Olhando para o resultado
eleitoral de 18 de Maio, importa perceber o que se está, subterraneamente, a
mover para gerar os resultados a que se chegou. Parte-se de duas premissas. Em
primeiro lugar, este mover-se da configuração eleitoral vem de trás — não
apenas de há um ano. Em segundo lugar, não se trata de um movimento nacional,
mas atinge parte substancial do denominado mundo ocidental. Há excepções,
claro, mas são muito específicas. A análise centra-se em três domínios: social,
cultural e político.
Do ponto de vista social, a
derrota da esquerda — em especial a do Partido Comunista, uma derrota que
acentua as muitas que vem sofrendo há longos anos — torna evidente que os
conflitos sociais e as lutas de classe deixaram de poder ser enquadrados na velha
oposição entre proletariado e burguesia e na retórica da revolução. Hoje, as
classes populares não querem revoluções nem se sentem parte de uma classe.
Revoltam-se porque a vida não lhes permite expandir a afirmação da sua
individualidade através do consumo e das práticas de reconhecimento social. A
sua revolta não é contra os patrões, mas contra as elites intelectuais e
políticas, que funcionam como bode expiatório.

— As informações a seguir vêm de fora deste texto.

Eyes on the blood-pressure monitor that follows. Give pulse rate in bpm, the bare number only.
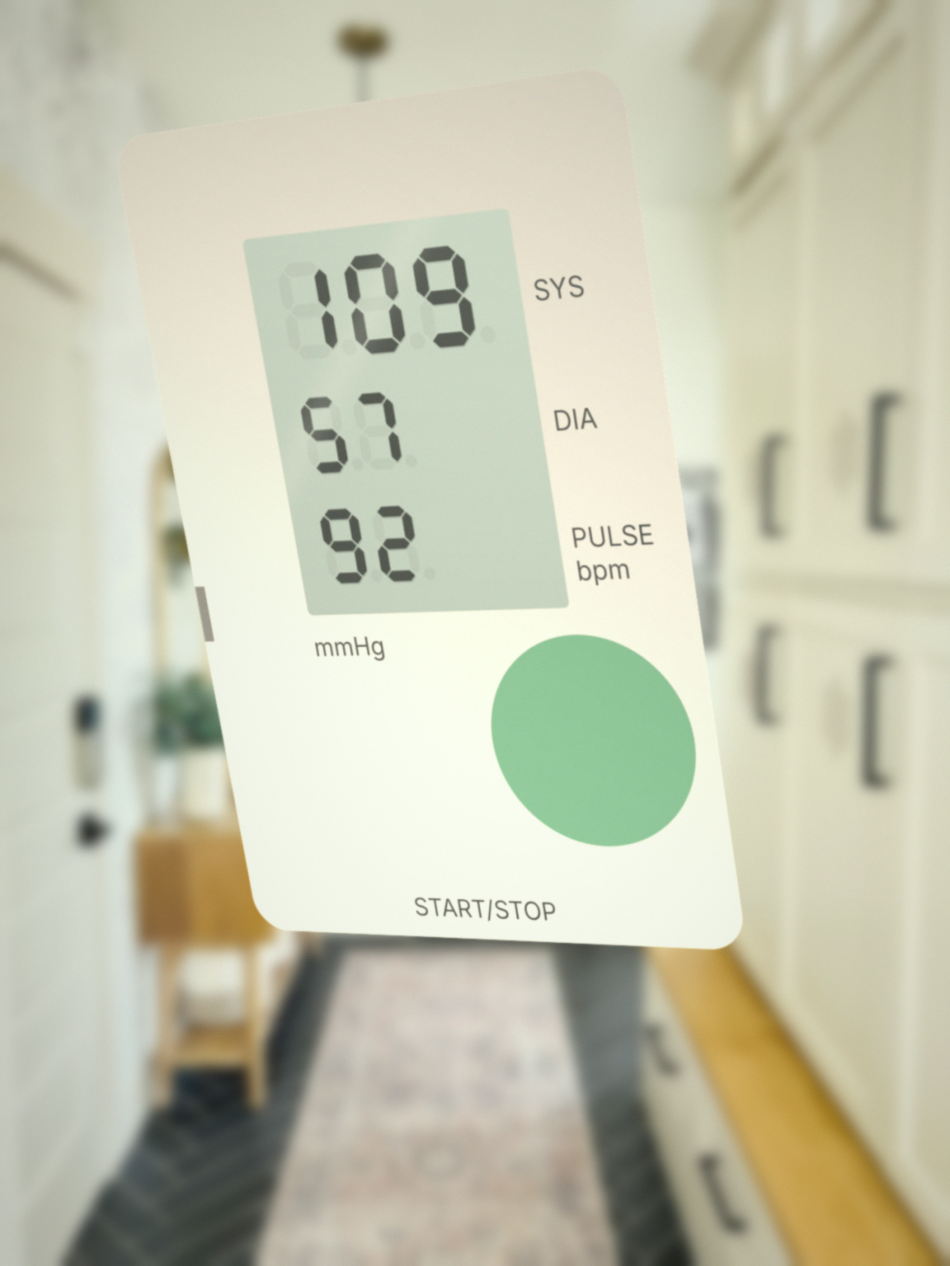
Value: 92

O resultado obtido pelo Bloco de
Esquerda (BE) simboliza um eleitorado que não está interessado nas causas
fracturantes que foram a agenda do BE e de parte do Partido Socialista. As
questões de género, de identidades sexuais, de interpretação da história — tudo
isso sofreu uma derrota substancial. O confronto cultural que a esquerda, a
partir de certa altura, decidiu erguer como bandeira contra a direita salda-se,
nesta hora, numa pesada derrota. A esquerda substituiu o antigo conflito contra
a religião por um conflito cultural. Ora, este não é mais do que velho conflito
religioso, agora secularizado.
Por fim, a questão política. Em
primeiro lugar, a implosão, acontecida já noutros países, da tradicional
dicotomia direita–esquerda. A esquerda tornou-se irrelevante para as coisas
essenciais, como a revisão constitucional. Isto não significa que a velha
dicotomia esteja morta — está muito doente. Contudo, o dado essencial é outro.

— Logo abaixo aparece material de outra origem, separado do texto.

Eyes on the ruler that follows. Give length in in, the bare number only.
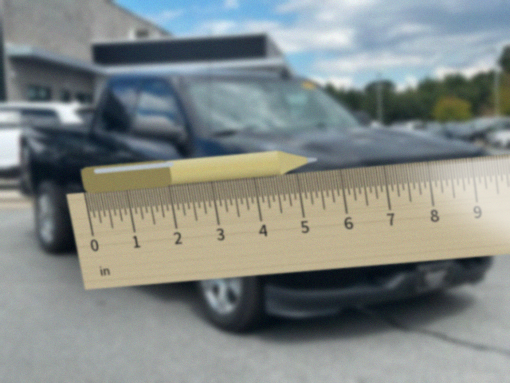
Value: 5.5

Do ponto de vista político, estas eleições representam uma dura derrota para as
visões cosmopolitas, para a ideia de cidadania mundial. O eleitorado português,
como o de muitos outros países, está a reivindicar o retorno ao velho
Estado-Nação e às regras de inclusão e exclusão que eram as dele. Esta é a nota
política mais importante.
Em síntese: afirmação de um novo
eixo da luta de classes, derrota da esquerda na guerra cultural e afirmação do
poder de atracção do velho Estado-Nação e do nacionalismo que lhe subjaz.